她(最后)把我送到神经科医生那里,让我做核磁共振。核磁共振检查是在周六进行的,周日早上,我醒来时出现了我从未有过的最严重的症状。我看到了重影,走不直,说话也含糊不清。我觉得自己好像喝醉了。

星期一早上神经科医生的办公室一开门,我就给他们打了电话,但没人接。我快绝望了。我丈夫把两个孩子塞进车里,开车送我去神经科诊所。他和孩子们呆在车里,我摇摇晃晃地走进办公室。我断断续续地告诉工作人员,我需要马上和医生谈谈。

那是我得到真正诊断的时候。核磁共振结果出来了,显示我患有神经系统疾病多发性硬化症,简称MS。

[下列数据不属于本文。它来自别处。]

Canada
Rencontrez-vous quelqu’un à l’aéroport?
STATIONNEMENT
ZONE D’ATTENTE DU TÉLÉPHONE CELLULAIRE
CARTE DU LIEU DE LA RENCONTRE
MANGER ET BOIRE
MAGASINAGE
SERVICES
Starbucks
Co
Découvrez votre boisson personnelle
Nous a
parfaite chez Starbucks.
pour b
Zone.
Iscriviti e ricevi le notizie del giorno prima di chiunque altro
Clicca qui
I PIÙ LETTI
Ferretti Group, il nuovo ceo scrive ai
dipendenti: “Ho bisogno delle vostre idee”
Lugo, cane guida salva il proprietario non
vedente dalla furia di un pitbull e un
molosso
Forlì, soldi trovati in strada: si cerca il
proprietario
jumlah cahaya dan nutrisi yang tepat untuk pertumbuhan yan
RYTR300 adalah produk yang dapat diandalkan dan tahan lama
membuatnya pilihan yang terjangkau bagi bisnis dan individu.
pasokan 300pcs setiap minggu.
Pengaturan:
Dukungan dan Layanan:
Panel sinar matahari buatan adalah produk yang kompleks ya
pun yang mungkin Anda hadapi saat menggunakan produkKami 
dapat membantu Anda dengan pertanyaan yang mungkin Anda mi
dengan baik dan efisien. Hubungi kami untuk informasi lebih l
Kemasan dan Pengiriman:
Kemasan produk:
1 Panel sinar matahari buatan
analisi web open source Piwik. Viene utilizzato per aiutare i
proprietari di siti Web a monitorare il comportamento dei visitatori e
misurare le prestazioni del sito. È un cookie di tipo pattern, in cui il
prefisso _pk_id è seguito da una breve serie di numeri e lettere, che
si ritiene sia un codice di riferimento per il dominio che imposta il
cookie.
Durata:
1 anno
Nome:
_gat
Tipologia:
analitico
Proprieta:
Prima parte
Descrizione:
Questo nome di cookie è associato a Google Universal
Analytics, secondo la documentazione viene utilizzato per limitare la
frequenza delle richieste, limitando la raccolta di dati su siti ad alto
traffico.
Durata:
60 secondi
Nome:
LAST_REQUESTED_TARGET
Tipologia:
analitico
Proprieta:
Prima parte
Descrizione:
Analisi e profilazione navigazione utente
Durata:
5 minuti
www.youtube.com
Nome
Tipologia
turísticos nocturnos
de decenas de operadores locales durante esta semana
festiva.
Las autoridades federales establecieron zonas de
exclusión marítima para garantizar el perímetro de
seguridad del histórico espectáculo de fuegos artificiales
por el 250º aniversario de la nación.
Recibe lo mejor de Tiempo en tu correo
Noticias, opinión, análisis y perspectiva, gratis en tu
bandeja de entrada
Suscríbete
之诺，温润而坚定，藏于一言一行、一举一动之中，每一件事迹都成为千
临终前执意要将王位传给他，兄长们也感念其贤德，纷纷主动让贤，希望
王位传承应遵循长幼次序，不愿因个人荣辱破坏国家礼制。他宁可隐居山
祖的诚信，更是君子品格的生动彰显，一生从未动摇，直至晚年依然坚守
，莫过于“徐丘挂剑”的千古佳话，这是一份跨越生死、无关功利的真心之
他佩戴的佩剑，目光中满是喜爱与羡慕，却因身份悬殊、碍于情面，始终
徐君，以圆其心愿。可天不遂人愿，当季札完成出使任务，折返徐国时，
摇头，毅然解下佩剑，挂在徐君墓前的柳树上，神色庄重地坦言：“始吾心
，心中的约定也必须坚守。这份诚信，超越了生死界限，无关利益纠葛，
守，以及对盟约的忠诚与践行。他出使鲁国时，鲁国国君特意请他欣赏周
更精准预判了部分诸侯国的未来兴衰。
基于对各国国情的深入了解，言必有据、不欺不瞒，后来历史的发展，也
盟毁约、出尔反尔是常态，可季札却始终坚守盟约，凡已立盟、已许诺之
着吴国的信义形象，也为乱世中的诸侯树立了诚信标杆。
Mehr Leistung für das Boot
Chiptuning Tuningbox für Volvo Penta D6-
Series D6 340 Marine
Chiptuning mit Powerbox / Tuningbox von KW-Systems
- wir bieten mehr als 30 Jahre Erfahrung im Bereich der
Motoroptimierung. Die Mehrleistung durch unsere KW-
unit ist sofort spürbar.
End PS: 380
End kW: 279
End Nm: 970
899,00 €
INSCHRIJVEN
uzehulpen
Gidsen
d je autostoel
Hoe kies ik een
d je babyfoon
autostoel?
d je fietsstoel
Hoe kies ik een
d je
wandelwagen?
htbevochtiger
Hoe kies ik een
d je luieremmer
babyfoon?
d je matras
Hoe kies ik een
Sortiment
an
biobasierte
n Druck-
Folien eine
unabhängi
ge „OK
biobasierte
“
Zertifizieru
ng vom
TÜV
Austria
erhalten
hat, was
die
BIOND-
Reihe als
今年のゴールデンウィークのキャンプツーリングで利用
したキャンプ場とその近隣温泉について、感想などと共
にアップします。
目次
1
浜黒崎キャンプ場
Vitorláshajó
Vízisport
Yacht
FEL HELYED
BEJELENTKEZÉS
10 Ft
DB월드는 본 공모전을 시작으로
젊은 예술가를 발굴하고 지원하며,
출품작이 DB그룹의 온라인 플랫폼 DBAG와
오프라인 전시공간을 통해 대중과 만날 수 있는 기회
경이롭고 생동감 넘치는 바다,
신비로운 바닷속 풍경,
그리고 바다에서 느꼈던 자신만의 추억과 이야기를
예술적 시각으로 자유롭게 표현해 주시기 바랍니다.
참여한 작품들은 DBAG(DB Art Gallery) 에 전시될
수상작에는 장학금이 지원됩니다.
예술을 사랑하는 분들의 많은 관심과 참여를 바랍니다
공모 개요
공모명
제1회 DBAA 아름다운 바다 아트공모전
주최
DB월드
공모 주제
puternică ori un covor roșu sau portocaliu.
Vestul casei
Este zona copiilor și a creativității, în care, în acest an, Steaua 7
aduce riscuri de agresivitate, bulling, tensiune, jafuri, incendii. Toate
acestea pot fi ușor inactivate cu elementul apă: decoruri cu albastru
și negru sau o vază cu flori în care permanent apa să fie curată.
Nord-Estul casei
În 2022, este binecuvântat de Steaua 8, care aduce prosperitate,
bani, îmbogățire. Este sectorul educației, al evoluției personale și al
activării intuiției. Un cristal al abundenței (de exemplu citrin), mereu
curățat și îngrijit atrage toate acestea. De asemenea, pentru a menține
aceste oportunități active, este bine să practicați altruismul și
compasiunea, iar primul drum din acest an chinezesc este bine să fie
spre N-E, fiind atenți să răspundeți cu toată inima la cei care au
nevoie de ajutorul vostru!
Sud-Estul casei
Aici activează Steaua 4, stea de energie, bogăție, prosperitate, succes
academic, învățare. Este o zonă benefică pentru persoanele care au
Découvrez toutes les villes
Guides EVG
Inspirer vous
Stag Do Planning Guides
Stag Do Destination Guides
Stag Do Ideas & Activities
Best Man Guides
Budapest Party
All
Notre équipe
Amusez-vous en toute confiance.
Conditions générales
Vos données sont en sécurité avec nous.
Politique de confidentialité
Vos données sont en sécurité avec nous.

我吓坏了。我知道我的生活即将改变,但我不知道如何改变。我不知道会发生什么。但同时,我也松了一口气。我终于有了答案。

被诊断为终身疾病

事实证明,我的醉酒症状实际上是多发性硬化症的复发或突然发作。多发性硬化症是一种中枢神经系统疾病在这种疾病中,免疫系统攻击覆盖在神经纤维上的保护鞘或髓鞘。这会导致大脑和身体其他部位之间的沟通问题。当神经系统的炎症对髓磷脂造成新的损伤时,多发性硬化症就会突然发作。

医生给我注射了静脉类固醇,这有助于缓解引起这些症状的炎症。值得庆幸的是,我的妈妈在我被诊断出来后和我们住在一起,帮助我从持续了大约一个月的发作中恢复过来。在那段时间里,我妈妈和我的家人不得不轮流开车送我去医院取类固醇,帮我照顾孩子,基本上做其他的事情。

我的生活停滞不前。就在我被确诊之前,我参加了一个狱警职位的面试。下一步是笔试,但接着就爆发了。我几乎看不见东西,更不用说对问题做出深思熟虑的回答了。我不得不取消它。

即使当我的身体已经好到可以让妈妈离开的时候,我也不敢让她走。我害怕和孩子们单独在一起。万一发生了什么事,又发作了,而我又照顾不了他们呢?如果我不能呼救怎么办?

多发性硬化症对每个人的影响不同,每个人的症状都可能随着时间的推移而改变或波动。对一些人来说,多发性硬化症可能会夺走他们的行走能力,而另一些人可能会经历很长一段时间的缓解,没有任何新的症状。

在我被确诊后的几个月里,我不得不了解多发性硬化症对我来说意味着什么,这并不容易。没有明确的行动方针使我感到沮丧。我以为我的人生完了,我把所有人都推开了。但后来我检查了一下现实。我爱我的孩子,我爱我的家庭,我必须为他们继续努力。我不能放弃。

我是在2010年8月被确诊的,尽管医生让我同时服用15到20种药物,但三个月后我又复发了。这次复发比第一次更严重。我的整个右侧身体瘫痪了,使我无法做任何事情。在我的身体恢复正常之前,我经历了大约三个月的治疗,包括服用类固醇,进行物理和语言治疗。

其他女人需要知道的

幸运的是,这是我最后一次复发,自2017年底以来,我的许多症状实际上已经消退。随着时间的推移,我已经能够更好地了解多发性硬化症是如何影响我的。我已经学会了是什么触发了我的发作,如何预防,以及如果我感觉发作了该怎么做。但是到达那个地方需要很多我经历了惨痛的教训才知道,对其他患有多发性硬化症的人有效的方法不一定对我有效。

我告诉其他正在处理神秘症状、感觉被医生忽视的女性,用知识武装自己。做你的研究,问你的医生知情的问题。征求第二个意见,如果你还是不满意,再找第三个。当我第一次被确诊时,我的医生递给我一本小册子——一本软弱无力的小册子,旨在帮助我了解一种会影响我余生的疾病。

直到我把事情掌握在自己的手中——做了研究,找到了一位我信任的医生,和其他患有多发性硬化症的人交谈,并加入了像MindShift女士——我开始了解我的多发性硬化症,成为我自己最好的拥护者让我明白,我的多发性硬化症并不能控制我的生活,而是我自己。